**Stored data entries:**

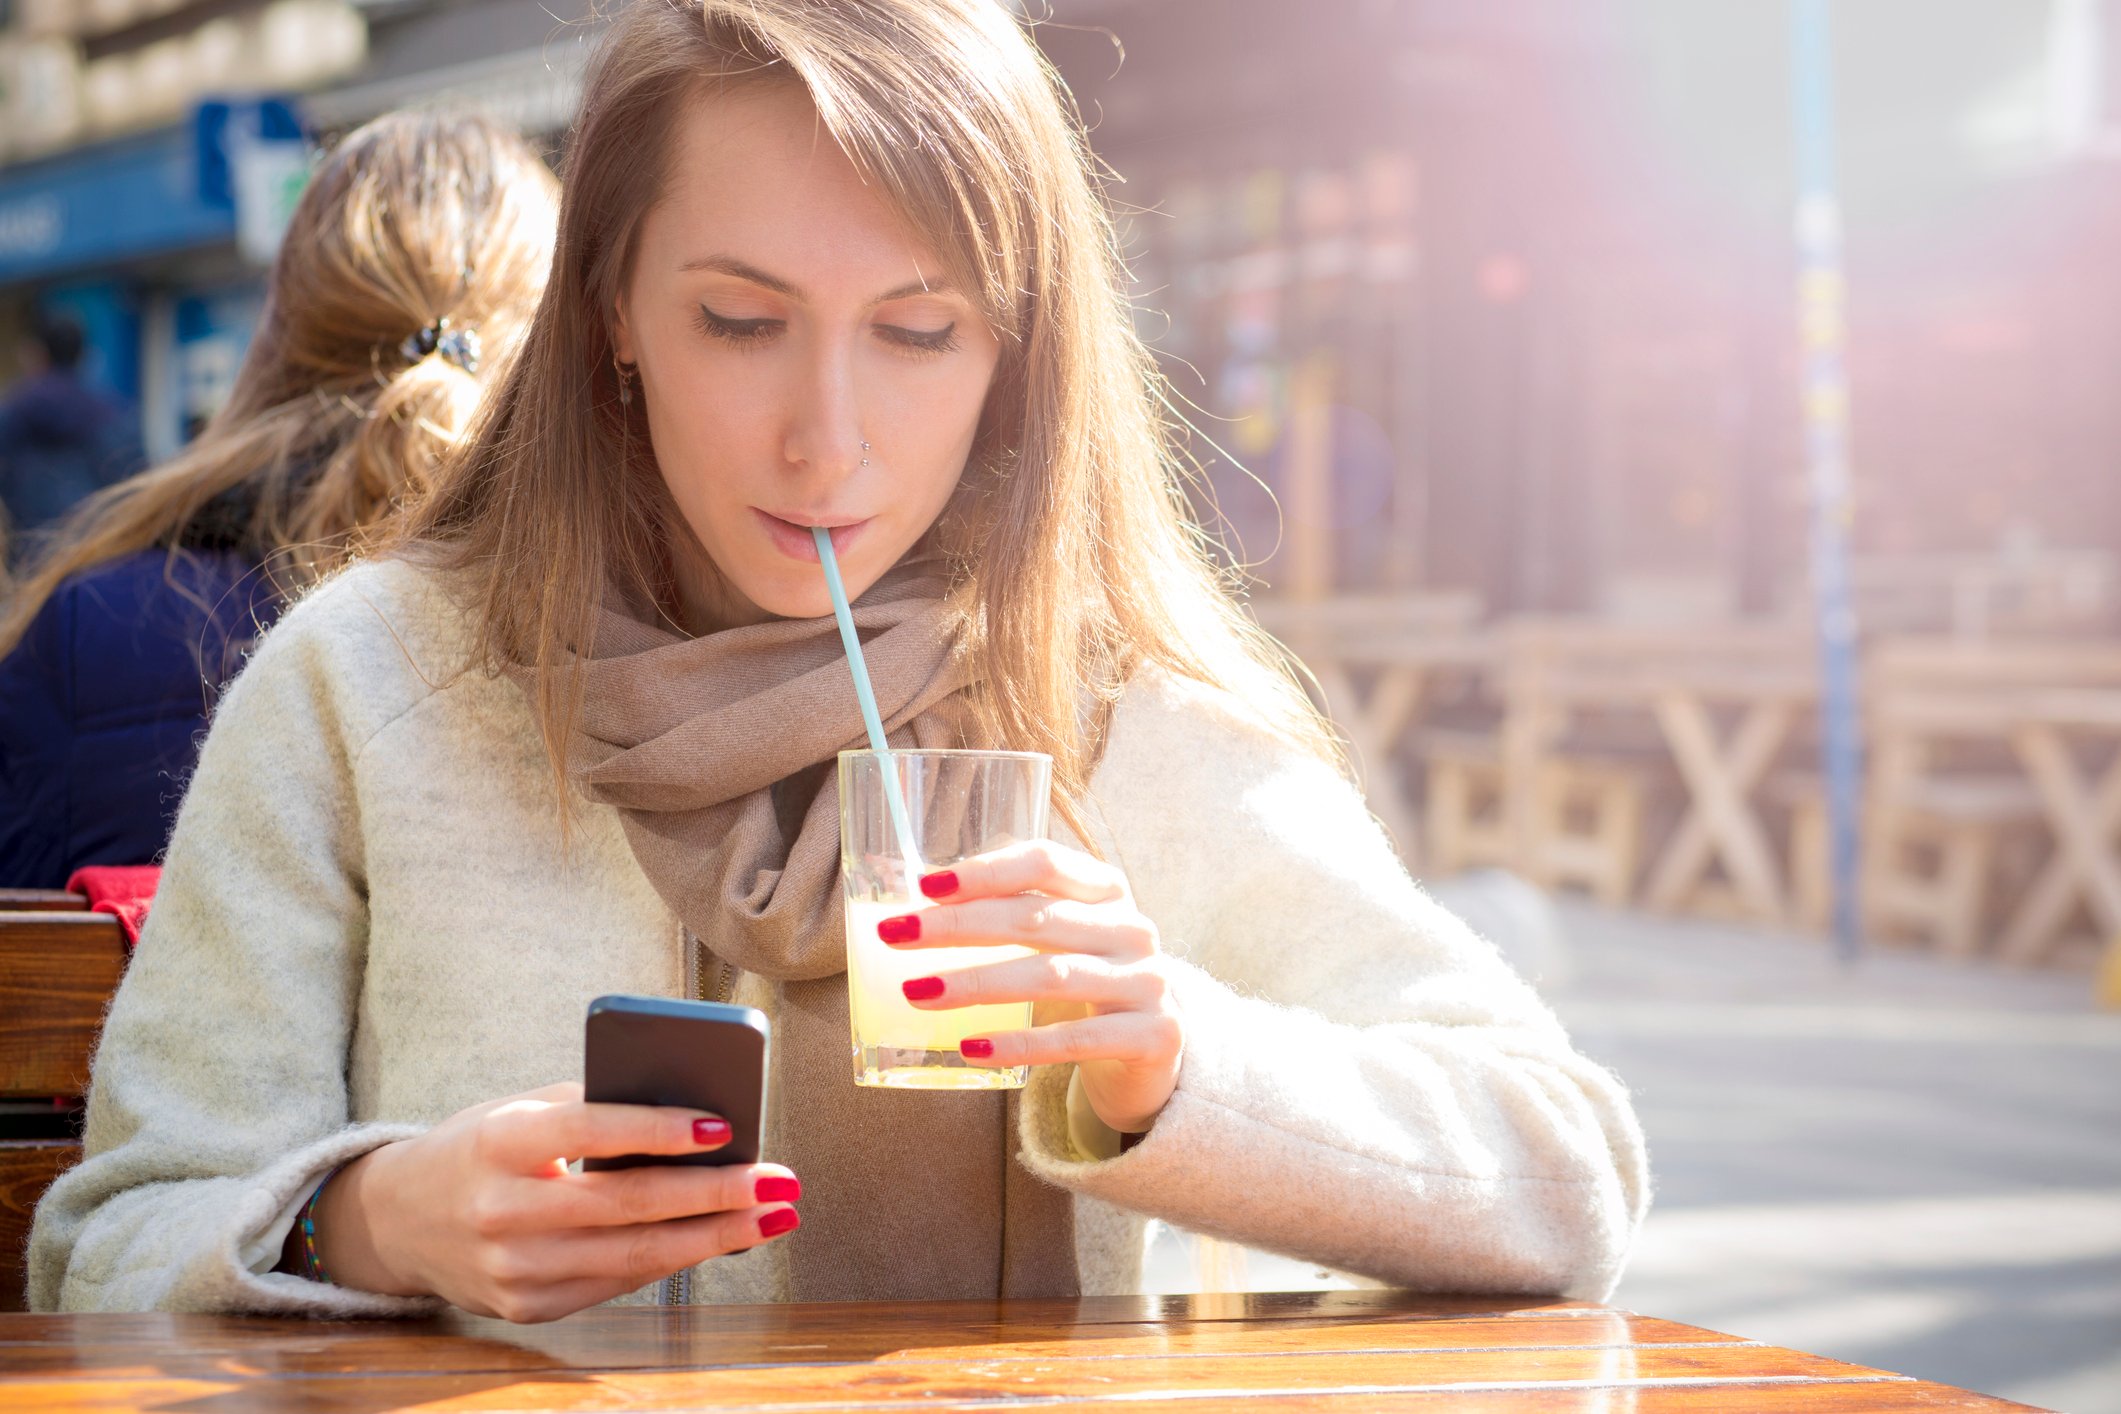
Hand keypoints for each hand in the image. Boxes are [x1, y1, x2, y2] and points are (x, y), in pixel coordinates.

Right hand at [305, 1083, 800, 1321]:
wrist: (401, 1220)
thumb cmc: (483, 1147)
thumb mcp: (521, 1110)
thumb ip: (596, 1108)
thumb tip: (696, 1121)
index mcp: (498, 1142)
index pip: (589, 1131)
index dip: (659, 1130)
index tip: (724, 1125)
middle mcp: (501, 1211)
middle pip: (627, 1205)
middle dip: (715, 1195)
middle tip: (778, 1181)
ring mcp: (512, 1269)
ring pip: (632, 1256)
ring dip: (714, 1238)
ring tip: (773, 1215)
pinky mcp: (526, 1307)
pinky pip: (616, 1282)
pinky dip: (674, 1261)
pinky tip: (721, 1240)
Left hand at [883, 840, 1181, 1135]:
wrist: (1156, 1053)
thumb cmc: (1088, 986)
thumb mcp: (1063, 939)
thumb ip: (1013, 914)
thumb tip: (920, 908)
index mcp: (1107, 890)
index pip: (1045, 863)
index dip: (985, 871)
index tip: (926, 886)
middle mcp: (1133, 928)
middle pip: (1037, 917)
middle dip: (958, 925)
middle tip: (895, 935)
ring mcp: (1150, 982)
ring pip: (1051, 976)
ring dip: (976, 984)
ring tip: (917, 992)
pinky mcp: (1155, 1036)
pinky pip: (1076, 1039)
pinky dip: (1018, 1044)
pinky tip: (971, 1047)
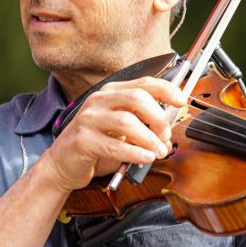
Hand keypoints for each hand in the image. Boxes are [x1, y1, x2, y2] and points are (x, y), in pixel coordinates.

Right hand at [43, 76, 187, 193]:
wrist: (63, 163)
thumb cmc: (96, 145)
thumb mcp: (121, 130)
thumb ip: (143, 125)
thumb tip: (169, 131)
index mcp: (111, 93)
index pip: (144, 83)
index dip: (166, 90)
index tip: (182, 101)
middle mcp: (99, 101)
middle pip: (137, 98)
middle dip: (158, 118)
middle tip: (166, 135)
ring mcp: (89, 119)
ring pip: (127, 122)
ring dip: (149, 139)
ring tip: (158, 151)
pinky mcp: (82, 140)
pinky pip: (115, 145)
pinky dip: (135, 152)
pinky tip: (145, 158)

**Exercise description:**
Taking the entries above, write out exactly each line from the one holding "index tip: (724, 1125)" to the one holding "wrist: (1156, 1053)", both included, and stop there.

**Output:**
index tip: (724, 1125)
middle mcp: (501, 1211)
middle pip: (627, 1205)
middle dip: (715, 1195)
middle tip: (778, 1181)
ring mcp: (512, 1269)
ring pip: (632, 1256)
ring dip: (714, 1238)
ring tip: (773, 1215)
pinky mcp: (526, 1307)
pinky pip: (616, 1282)
pinky dip: (674, 1261)
pinky tip: (721, 1240)
Left hand at [883, 840, 1181, 1135]:
wrist: (1156, 1053)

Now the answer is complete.